* _TASK TO CARRY OUT_: Copy out every record below with complete accuracy.

* _SUPPLIED INFORMATION_:
- Opening Delimiter -
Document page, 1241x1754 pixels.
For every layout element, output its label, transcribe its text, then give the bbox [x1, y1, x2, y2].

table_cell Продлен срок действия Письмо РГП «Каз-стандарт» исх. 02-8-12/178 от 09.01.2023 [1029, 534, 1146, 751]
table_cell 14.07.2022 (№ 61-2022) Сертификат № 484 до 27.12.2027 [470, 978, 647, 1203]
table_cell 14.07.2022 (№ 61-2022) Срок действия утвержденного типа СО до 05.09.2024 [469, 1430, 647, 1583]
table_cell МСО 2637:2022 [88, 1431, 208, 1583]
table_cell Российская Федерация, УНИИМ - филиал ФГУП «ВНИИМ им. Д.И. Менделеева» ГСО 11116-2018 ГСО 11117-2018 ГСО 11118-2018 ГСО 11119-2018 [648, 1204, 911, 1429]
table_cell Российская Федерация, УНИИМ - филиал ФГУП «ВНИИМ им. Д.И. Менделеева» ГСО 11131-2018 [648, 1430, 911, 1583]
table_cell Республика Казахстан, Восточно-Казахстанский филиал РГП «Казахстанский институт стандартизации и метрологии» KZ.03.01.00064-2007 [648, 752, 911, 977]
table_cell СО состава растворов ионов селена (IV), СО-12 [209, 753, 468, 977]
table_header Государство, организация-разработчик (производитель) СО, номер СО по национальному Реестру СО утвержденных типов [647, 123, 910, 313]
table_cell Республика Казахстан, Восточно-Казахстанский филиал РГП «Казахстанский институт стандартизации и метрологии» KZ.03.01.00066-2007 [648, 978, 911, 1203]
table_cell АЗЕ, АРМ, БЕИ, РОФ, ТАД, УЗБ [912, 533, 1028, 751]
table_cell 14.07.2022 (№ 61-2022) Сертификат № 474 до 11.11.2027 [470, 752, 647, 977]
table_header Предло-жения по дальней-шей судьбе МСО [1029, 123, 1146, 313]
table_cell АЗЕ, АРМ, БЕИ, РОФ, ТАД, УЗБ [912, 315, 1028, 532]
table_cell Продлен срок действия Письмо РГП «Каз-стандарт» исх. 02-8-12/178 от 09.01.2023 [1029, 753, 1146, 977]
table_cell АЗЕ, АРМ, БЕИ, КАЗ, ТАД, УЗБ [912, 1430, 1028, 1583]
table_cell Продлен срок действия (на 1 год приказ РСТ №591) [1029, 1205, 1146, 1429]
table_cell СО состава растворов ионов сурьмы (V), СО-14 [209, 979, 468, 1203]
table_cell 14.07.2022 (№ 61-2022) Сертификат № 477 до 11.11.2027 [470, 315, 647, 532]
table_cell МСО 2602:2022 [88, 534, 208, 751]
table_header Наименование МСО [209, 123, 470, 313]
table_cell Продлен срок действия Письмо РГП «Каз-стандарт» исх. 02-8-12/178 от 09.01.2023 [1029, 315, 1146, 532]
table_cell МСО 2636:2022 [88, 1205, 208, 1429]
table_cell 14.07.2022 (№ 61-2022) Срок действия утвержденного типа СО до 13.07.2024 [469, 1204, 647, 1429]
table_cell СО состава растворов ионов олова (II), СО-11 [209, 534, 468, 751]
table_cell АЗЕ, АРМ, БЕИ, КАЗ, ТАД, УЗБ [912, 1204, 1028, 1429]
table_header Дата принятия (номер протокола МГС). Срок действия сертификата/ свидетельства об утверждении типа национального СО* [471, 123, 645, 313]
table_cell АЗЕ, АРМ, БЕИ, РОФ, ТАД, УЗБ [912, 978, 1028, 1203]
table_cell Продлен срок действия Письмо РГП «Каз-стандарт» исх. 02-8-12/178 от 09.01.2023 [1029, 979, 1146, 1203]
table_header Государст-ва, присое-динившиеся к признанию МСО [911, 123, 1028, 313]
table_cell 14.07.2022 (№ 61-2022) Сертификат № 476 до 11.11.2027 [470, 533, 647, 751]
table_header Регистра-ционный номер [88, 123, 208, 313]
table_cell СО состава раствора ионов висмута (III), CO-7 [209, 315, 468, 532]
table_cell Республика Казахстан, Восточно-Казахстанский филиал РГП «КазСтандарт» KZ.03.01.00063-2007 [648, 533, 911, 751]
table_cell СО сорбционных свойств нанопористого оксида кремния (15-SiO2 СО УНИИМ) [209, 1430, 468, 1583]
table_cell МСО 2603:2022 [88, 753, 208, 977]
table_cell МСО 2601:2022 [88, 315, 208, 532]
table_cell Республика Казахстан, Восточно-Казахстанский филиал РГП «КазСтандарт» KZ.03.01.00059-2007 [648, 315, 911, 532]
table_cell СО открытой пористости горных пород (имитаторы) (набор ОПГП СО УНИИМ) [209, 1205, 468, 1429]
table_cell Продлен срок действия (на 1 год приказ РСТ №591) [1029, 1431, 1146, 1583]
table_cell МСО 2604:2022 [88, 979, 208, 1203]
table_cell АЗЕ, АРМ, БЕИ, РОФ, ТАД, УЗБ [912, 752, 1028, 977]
- Closing Delimiter -
* _EXERCISE OUTPUT_:
Document page, 1241x1754 pixels.
For every layout element, output its label, transcribe its text, then give the bbox [x1, y1, x2, y2].

table_cell Продлен срок действия Письмо РГП «Каз-стандарт» исх. 02-8-12/178 от 09.01.2023 [1029, 534, 1146, 751]
table_cell 14.07.2022 (№ 61-2022) Сертификат № 484 до 27.12.2027 [470, 978, 647, 1203]
table_cell 14.07.2022 (№ 61-2022) Срок действия утвержденного типа СО до 05.09.2024 [469, 1430, 647, 1583]
table_cell МСО 2637:2022 [88, 1431, 208, 1583]
table_cell Российская Федерация, УНИИМ - филиал ФГУП «ВНИИМ им. Д.И. Менделеева» ГСО 11116-2018 ГСО 11117-2018 ГСО 11118-2018 ГСО 11119-2018 [648, 1204, 911, 1429]
table_cell Российская Федерация, УНИИМ - филиал ФГУП «ВНИИМ им. Д.И. Менделеева» ГСО 11131-2018 [648, 1430, 911, 1583]
table_cell Республика Казахстан, Восточно-Казахстанский филиал РГП «Казахстанский институт стандартизации и метрологии» KZ.03.01.00064-2007 [648, 752, 911, 977]
table_cell СО состава растворов ионов селена (IV), СО-12 [209, 753, 468, 977]
table_header Государство, организация-разработчик (производитель) СО, номер СО по национальному Реестру СО утвержденных типов [647, 123, 910, 313]
table_cell Республика Казахстан, Восточно-Казахстанский филиал РГП «Казахстанский институт стандартизации и метрологии» KZ.03.01.00066-2007 [648, 978, 911, 1203]
table_cell АЗЕ, АРМ, БЕИ, РОФ, ТАД, УЗБ [912, 533, 1028, 751]
table_cell 14.07.2022 (№ 61-2022) Сертификат № 474 до 11.11.2027 [470, 752, 647, 977]
table_header Предло-жения по дальней-шей судьбе МСО [1029, 123, 1146, 313]
table_cell АЗЕ, АРМ, БЕИ, РОФ, ТАД, УЗБ [912, 315, 1028, 532]
table_cell Продлен срок действия Письмо РГП «Каз-стандарт» исх. 02-8-12/178 от 09.01.2023 [1029, 753, 1146, 977]
table_cell АЗЕ, АРМ, БЕИ, КАЗ, ТАД, УЗБ [912, 1430, 1028, 1583]
table_cell Продлен срок действия (на 1 год приказ РСТ №591) [1029, 1205, 1146, 1429]
table_cell СО состава растворов ионов сурьмы (V), СО-14 [209, 979, 468, 1203]
table_cell 14.07.2022 (№ 61-2022) Сертификат № 477 до 11.11.2027 [470, 315, 647, 532]
table_cell МСО 2602:2022 [88, 534, 208, 751]
table_header Наименование МСО [209, 123, 470, 313]
table_cell Продлен срок действия Письмо РГП «Каз-стандарт» исх. 02-8-12/178 от 09.01.2023 [1029, 315, 1146, 532]
table_cell МСО 2636:2022 [88, 1205, 208, 1429]
table_cell 14.07.2022 (№ 61-2022) Срок действия утвержденного типа СО до 13.07.2024 [469, 1204, 647, 1429]
table_cell СО состава растворов ионов олова (II), СО-11 [209, 534, 468, 751]
table_cell АЗЕ, АРМ, БЕИ, КАЗ, ТАД, УЗБ [912, 1204, 1028, 1429]
table_header Дата принятия (номер протокола МГС). Срок действия сертификата/ свидетельства об утверждении типа национального СО* [471, 123, 645, 313]
table_cell АЗЕ, АРМ, БЕИ, РОФ, ТАД, УЗБ [912, 978, 1028, 1203]
table_cell Продлен срок действия Письмо РГП «Каз-стандарт» исх. 02-8-12/178 от 09.01.2023 [1029, 979, 1146, 1203]
table_header Государст-ва, присое-динившиеся к признанию МСО [911, 123, 1028, 313]
table_cell 14.07.2022 (№ 61-2022) Сертификат № 476 до 11.11.2027 [470, 533, 647, 751]
table_header Регистра-ционный номер [88, 123, 208, 313]
table_cell СО состава раствора ионов висмута (III), CO-7 [209, 315, 468, 532]
table_cell Республика Казахстан, Восточно-Казахстанский филиал РГП «КазСтандарт» KZ.03.01.00063-2007 [648, 533, 911, 751]
table_cell СО сорбционных свойств нанопористого оксида кремния (15-SiO2 СО УНИИМ) [209, 1430, 468, 1583]
table_cell МСО 2603:2022 [88, 753, 208, 977]
table_cell МСО 2601:2022 [88, 315, 208, 532]
table_cell Республика Казахстан, Восточно-Казахстанский филиал РГП «КазСтандарт» KZ.03.01.00059-2007 [648, 315, 911, 532]
table_cell СО открытой пористости горных пород (имитаторы) (набор ОПГП СО УНИИМ) [209, 1205, 468, 1429]
table_cell Продлен срок действия (на 1 год приказ РСТ №591) [1029, 1431, 1146, 1583]
table_cell МСО 2604:2022 [88, 979, 208, 1203]
table_cell АЗЕ, АРМ, БЕИ, РОФ, ТАД, УЗБ [912, 752, 1028, 977]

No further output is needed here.